Because if he wasn’t a terrible person, if he could believe both his mother and Wren when they said he was a good man, he deserved an agent who respected him, even when he was annoying. Which he would be. Often.
Maybe Francine, Marcus’s agent, wouldn’t mind that so much.
After another few gates, the business lounge entrance came into view. As he entered the quiet, expansive space, he began a text asking his best friend for Francine’s contact information, and his phone’s battery died three words into the message.
He dropped his bag onto the first available seat and rifled through its contents, but where the hell his charger had gone, he couldn’t say. He could buy or borrow another, of course, but … he could handle being offline for a few hours. It might even do him some good.

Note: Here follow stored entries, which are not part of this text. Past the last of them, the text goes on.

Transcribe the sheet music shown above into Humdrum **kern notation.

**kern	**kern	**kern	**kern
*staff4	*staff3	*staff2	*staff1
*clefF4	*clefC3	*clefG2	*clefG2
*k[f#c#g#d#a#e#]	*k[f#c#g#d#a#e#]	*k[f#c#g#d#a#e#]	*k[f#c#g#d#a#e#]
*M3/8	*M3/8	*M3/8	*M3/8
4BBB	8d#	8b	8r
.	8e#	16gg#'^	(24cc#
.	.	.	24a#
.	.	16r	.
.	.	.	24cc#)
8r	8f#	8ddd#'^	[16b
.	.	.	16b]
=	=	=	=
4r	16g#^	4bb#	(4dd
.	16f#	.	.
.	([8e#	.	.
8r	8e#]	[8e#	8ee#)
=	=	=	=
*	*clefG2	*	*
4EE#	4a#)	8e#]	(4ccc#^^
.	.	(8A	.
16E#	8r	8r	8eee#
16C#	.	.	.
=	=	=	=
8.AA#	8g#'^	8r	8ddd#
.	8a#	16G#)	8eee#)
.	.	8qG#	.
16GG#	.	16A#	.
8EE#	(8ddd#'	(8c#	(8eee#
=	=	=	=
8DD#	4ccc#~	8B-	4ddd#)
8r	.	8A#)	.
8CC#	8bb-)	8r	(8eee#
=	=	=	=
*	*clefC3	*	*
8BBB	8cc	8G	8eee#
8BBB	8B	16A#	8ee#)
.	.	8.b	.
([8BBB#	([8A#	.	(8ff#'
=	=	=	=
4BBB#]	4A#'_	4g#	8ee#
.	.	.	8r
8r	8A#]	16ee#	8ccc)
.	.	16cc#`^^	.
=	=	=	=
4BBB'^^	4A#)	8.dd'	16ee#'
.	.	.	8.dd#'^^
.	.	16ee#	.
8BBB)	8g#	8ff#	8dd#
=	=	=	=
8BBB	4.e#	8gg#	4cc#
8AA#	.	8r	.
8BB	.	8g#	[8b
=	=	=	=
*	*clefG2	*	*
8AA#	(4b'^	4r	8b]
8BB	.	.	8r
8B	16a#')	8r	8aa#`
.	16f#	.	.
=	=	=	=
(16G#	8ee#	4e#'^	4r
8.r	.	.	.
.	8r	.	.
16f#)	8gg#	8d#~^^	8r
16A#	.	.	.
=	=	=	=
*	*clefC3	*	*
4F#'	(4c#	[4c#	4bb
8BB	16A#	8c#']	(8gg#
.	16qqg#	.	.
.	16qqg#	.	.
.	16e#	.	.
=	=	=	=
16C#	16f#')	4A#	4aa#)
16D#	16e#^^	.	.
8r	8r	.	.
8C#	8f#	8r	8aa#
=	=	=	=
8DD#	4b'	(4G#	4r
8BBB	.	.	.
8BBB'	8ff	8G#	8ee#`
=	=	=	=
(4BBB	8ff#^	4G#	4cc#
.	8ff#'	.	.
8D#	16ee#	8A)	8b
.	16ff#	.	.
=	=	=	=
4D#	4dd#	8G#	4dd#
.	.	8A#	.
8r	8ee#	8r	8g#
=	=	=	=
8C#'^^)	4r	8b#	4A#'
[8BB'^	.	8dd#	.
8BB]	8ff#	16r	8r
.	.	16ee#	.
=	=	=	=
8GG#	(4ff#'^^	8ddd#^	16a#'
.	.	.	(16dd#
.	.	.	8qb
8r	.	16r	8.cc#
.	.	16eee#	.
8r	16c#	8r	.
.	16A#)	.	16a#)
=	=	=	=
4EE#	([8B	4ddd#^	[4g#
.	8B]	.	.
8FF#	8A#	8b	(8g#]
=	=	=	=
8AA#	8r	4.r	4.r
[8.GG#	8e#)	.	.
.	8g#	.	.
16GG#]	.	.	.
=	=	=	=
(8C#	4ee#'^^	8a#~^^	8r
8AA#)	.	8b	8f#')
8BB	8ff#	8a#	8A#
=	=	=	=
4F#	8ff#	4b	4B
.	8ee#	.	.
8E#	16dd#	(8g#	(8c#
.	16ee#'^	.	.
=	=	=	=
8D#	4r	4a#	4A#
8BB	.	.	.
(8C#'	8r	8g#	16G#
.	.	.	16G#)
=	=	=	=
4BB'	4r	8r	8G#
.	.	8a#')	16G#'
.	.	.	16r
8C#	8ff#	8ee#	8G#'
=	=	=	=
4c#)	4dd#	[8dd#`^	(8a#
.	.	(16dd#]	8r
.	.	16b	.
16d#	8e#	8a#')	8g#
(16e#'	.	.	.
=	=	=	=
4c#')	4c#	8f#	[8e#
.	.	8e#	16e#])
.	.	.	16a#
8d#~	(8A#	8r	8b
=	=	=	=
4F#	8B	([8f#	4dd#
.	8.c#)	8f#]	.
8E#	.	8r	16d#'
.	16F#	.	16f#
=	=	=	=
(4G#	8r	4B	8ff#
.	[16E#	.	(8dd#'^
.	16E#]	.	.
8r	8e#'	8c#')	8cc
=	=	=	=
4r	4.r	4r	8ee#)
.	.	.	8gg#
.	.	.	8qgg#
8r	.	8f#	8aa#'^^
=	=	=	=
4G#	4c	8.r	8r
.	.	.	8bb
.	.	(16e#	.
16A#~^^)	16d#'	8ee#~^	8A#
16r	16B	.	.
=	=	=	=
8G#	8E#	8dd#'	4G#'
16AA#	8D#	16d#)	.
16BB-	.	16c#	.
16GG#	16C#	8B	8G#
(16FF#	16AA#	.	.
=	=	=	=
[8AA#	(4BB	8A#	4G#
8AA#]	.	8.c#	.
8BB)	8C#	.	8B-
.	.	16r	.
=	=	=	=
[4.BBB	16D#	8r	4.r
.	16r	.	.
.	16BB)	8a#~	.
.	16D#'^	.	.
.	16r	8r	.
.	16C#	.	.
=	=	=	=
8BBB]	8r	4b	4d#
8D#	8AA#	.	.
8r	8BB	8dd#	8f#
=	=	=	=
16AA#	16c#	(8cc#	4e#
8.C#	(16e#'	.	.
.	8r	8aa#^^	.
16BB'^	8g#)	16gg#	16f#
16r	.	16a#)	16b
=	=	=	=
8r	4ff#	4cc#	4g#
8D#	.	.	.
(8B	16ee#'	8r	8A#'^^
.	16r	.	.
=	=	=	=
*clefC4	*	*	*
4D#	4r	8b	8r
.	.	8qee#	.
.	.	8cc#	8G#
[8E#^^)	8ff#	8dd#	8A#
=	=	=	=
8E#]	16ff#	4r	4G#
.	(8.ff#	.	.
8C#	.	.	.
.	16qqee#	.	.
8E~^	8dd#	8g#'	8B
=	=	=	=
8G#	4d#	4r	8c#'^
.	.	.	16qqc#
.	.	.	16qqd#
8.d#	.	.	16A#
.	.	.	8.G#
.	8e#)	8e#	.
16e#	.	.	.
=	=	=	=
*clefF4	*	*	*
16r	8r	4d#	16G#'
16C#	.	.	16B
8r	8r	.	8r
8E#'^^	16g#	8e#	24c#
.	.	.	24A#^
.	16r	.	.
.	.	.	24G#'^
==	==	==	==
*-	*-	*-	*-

Leaving his bag in the chair, he slid his cell into his pocket and claimed a plate at the end of the buffet. Then another, when he couldn’t fit everything he wanted on the first. After a moment’s thought, he ladled out a bowlful of yogurt too, because he was hungry and his stomach hurt.
He hadn’t been eating enough at breakfast. Not for a long time, except with Wren.
His ADHD sometimes made remembering things like that difficult, but he’d had years of targeted therapy to help him deal with similar issues. The disorder might have been a contributing factor in his negligence, but it wasn’t the root cause.
He understood that now.
Wren or no Wren, he would take more care in the future, because he hadn’t earned that pain. He hadn’t. No matter what had happened to his mother. No matter what had happened on the show.
Wren had told him that. His mom had told him that.
And he was finally ready to believe them.
30
MUCH TOO EARLY IN THE MORNING, LAUREN WOKE TO someone leaning on her doorbell.
Alex, she thought wildly, the relief hitting her brain like a narcotic. Alex is here to—
But no. He’d let her go almost a week ago, and there had been no texts or phone calls or visits from him since. Not one.
Throwing back the covers, she knuckled away her tears and summoned her new mantra.
“I did the right thing,” she repeated for the millionth time, then forced herself to shuffle to the apartment’s entrance. “I did the right thing.”
She didn’t even bother to check the peephole before flipping the deadbolt and opening the door, because it wasn’t him, and if it wasn’t him, she didn’t care. Whoever it was, she’d send them away so she could be alone in her misery once more. Even if it was Sionna, whom she’d somehow managed to successfully avoid for six entire days now.
Only that was a lie, because as soon as she actually saw her best friend on her doorstep, she bent at the waist and burst into uncontrollable sobs and stumbled into Sionna’s arms.
An indeterminate amount of time later, she surfaced enough from her haze of desolation to notice they were sitting on the couch now. Lauren hiccupped and blew her nose with tissues that had miraculously appeared in her lap, Sionna’s hand gentle on her back.